→ **WHAT TO WORK ON**:
Please list every line of the material below that contains the string "הפרטים", treating uppercase and lowercase letters as different.

→ **DATASET RECORDS**:
════
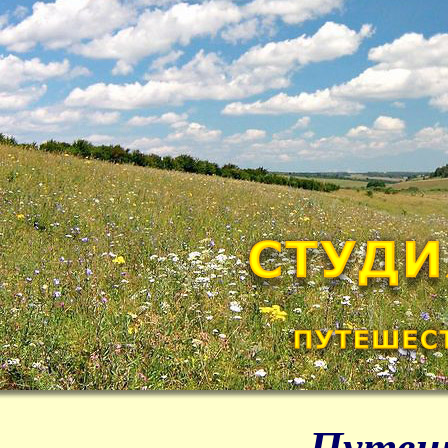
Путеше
════
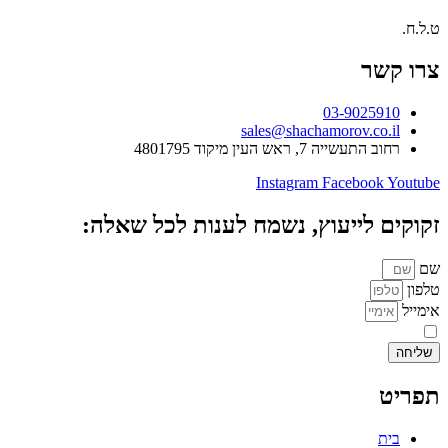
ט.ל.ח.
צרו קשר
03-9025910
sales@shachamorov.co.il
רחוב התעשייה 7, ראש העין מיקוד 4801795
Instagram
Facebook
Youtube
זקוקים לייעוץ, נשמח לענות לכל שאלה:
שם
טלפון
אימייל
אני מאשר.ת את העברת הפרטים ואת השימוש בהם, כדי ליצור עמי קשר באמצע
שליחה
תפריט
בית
════
→ **RESULT BELOW**:
אני מאשר.ת את העברת הפרטים ואת השימוש בהם, כדי ליצור עמי קשר באמצע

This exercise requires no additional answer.